**Written problem:**
Write out the listing below word for word, starting with its first line and going on through the line with "genus: Casearia", and stop there.

**Supplied records:**
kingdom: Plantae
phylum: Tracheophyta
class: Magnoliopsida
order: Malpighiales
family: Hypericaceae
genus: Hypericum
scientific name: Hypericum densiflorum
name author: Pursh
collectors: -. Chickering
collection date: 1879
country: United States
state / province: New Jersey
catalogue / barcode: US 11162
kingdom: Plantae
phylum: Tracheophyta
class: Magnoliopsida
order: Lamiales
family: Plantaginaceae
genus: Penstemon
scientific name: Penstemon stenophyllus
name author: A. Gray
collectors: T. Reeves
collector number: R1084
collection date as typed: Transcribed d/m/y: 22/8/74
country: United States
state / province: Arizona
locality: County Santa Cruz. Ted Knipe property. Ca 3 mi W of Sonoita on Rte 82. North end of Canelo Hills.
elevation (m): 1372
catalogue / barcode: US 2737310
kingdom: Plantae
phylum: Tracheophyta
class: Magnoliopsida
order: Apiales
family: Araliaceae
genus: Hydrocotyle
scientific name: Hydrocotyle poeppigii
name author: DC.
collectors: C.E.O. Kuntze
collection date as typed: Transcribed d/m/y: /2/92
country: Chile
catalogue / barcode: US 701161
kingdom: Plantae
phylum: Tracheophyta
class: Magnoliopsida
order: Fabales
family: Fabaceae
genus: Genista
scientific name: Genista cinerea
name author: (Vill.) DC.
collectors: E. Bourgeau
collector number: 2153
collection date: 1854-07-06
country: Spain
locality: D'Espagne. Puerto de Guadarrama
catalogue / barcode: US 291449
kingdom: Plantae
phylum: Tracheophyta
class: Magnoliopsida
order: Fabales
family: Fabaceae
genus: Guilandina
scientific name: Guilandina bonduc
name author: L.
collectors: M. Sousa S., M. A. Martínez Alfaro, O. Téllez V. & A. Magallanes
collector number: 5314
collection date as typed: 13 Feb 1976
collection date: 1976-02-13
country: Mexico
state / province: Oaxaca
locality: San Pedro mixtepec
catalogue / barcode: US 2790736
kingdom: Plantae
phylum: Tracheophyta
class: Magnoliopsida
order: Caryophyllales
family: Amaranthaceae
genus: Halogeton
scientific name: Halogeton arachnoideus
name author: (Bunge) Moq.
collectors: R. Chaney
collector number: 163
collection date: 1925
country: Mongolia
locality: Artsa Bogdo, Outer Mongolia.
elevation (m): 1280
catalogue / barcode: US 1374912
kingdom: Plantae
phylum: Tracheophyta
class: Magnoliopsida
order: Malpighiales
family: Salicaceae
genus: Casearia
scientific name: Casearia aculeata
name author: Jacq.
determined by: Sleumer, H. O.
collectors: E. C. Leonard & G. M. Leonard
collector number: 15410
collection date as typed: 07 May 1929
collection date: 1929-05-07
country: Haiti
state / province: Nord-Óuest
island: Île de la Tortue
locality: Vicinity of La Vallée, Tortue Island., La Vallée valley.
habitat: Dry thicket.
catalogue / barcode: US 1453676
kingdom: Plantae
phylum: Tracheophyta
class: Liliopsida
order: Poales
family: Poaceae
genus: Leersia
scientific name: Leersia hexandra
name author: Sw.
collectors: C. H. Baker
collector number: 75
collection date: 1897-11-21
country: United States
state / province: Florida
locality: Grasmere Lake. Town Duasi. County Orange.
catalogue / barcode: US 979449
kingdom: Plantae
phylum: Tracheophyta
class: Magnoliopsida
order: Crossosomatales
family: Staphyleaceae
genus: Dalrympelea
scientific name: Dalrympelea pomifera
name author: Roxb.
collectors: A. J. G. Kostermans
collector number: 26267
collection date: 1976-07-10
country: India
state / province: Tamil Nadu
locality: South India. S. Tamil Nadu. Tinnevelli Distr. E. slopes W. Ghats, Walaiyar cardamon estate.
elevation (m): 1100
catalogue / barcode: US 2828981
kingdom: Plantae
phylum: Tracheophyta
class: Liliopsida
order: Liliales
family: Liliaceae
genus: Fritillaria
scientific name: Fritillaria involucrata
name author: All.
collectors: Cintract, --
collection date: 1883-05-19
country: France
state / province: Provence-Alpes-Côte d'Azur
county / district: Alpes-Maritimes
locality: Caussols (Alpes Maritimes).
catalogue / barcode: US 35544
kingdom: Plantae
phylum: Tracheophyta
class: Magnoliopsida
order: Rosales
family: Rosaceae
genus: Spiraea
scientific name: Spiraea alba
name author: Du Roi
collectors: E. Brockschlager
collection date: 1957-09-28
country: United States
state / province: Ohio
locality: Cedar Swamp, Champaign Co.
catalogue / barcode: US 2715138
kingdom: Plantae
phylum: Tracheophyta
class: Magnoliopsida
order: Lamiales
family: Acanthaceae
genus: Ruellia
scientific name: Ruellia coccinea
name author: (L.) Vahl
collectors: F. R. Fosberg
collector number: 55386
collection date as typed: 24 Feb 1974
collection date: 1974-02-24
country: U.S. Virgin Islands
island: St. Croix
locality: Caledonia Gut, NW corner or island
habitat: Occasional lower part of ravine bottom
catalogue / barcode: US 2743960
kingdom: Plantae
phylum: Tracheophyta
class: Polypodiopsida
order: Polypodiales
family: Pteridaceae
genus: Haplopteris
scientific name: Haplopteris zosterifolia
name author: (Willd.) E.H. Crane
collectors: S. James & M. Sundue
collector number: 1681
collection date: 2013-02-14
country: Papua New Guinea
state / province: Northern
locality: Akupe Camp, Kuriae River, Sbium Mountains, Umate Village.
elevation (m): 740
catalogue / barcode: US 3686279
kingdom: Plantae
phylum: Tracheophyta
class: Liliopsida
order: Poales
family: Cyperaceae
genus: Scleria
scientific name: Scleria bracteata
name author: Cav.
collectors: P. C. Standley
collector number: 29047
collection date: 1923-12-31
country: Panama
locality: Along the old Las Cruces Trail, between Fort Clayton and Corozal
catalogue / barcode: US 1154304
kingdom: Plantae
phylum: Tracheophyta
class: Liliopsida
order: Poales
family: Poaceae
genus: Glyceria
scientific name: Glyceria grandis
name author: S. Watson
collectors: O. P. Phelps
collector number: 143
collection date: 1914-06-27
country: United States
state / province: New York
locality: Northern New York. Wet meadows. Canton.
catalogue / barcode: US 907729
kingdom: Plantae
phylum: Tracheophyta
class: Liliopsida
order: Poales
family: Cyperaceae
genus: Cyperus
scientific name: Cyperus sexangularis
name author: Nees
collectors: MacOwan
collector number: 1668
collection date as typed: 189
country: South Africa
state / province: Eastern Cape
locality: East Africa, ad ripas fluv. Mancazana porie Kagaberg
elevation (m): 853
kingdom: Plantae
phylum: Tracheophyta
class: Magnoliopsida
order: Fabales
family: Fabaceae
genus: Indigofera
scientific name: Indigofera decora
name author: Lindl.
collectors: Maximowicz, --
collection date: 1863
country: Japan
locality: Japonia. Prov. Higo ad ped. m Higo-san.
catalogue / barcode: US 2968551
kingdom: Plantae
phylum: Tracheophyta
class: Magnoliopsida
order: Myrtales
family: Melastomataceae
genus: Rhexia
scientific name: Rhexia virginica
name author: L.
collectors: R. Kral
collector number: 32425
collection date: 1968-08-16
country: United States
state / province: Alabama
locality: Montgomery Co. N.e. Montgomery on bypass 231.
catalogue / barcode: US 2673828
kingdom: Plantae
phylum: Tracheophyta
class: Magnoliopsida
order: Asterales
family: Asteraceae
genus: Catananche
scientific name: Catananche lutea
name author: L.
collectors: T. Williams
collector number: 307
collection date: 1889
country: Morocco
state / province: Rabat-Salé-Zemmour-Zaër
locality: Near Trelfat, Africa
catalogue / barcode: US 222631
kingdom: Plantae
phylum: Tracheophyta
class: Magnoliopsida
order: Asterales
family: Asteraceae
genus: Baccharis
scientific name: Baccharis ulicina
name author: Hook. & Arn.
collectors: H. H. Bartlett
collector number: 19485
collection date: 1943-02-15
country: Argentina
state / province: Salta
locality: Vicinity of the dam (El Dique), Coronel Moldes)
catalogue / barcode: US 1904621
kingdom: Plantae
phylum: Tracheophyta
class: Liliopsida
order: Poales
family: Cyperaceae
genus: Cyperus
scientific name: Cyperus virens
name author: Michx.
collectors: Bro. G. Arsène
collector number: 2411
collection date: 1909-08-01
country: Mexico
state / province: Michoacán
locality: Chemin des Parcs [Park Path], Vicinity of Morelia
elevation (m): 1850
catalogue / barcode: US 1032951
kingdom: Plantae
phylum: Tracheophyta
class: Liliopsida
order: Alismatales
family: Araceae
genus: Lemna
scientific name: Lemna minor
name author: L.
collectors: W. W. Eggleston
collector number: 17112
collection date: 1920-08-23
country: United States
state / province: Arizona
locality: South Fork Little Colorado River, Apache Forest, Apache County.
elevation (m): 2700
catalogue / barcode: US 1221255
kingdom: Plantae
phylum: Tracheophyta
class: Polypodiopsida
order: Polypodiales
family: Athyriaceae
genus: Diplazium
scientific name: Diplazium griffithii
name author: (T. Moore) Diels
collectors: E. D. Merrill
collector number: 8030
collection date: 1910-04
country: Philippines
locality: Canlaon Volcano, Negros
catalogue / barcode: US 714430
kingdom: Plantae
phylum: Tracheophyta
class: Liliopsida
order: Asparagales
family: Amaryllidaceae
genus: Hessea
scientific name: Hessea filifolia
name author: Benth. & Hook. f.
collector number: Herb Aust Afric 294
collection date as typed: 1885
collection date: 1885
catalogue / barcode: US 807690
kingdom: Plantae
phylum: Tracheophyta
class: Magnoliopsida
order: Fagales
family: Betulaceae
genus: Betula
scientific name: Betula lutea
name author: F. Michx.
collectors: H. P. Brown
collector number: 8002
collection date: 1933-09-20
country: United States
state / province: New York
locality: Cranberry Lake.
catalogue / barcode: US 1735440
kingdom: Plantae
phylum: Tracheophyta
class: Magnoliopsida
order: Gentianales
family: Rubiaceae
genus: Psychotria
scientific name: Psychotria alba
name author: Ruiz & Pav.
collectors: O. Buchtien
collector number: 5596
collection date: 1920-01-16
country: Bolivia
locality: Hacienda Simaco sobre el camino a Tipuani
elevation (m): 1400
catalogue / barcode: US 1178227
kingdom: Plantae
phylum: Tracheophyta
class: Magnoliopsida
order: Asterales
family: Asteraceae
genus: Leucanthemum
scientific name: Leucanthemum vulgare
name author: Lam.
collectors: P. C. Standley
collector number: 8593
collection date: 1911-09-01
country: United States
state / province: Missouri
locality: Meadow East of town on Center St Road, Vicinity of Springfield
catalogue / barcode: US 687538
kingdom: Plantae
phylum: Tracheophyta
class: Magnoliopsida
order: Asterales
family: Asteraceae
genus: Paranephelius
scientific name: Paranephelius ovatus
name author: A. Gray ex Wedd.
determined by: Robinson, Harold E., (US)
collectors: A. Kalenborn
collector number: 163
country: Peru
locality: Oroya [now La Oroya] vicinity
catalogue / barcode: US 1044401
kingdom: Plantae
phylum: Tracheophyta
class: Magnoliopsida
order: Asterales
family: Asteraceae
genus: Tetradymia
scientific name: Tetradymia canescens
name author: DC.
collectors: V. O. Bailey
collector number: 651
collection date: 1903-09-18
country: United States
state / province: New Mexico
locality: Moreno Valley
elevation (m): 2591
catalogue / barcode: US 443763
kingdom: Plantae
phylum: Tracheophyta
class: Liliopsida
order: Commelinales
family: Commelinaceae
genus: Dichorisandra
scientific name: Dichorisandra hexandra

**Task answer:**
kingdom: Plantae
phylum: Tracheophyta
class: Magnoliopsida
order: Malpighiales
family: Hypericaceae
genus: Hypericum
scientific name: Hypericum densiflorum
name author: Pursh
collectors: -. Chickering
collection date: 1879
country: United States
state / province: New Jersey
catalogue / barcode: US 11162
kingdom: Plantae
phylum: Tracheophyta
class: Magnoliopsida
order: Lamiales
family: Plantaginaceae
genus: Penstemon
scientific name: Penstemon stenophyllus
name author: A. Gray
collectors: T. Reeves
collector number: R1084
collection date as typed: Transcribed d/m/y: 22/8/74
country: United States
state / province: Arizona
locality: County Santa Cruz. Ted Knipe property. Ca 3 mi W of Sonoita on Rte 82. North end of Canelo Hills.
elevation (m): 1372
catalogue / barcode: US 2737310
kingdom: Plantae
phylum: Tracheophyta
class: Magnoliopsida
order: Apiales
family: Araliaceae
genus: Hydrocotyle
scientific name: Hydrocotyle poeppigii
name author: DC.
collectors: C.E.O. Kuntze
collection date as typed: Transcribed d/m/y: /2/92
country: Chile
catalogue / barcode: US 701161
kingdom: Plantae
phylum: Tracheophyta
class: Magnoliopsida
order: Fabales
family: Fabaceae
genus: Genista
scientific name: Genista cinerea
name author: (Vill.) DC.
collectors: E. Bourgeau
collector number: 2153
collection date: 1854-07-06
country: Spain
locality: D'Espagne. Puerto de Guadarrama
catalogue / barcode: US 291449
kingdom: Plantae
phylum: Tracheophyta
class: Magnoliopsida
order: Fabales
family: Fabaceae
genus: Guilandina
scientific name: Guilandina bonduc
name author: L.
collectors: M. Sousa S., M. A. Martínez Alfaro, O. Téllez V. & A. Magallanes
collector number: 5314
collection date as typed: 13 Feb 1976
collection date: 1976-02-13
country: Mexico
state / province: Oaxaca
locality: San Pedro mixtepec
catalogue / barcode: US 2790736
kingdom: Plantae
phylum: Tracheophyta
class: Magnoliopsida
order: Caryophyllales
family: Amaranthaceae
genus: Halogeton
scientific name: Halogeton arachnoideus
name author: (Bunge) Moq.
collectors: R. Chaney
collector number: 163
collection date: 1925
country: Mongolia
locality: Artsa Bogdo, Outer Mongolia.
elevation (m): 1280
catalogue / barcode: US 1374912
kingdom: Plantae
phylum: Tracheophyta
class: Magnoliopsida
order: Malpighiales
family: Salicaceae
genus: Casearia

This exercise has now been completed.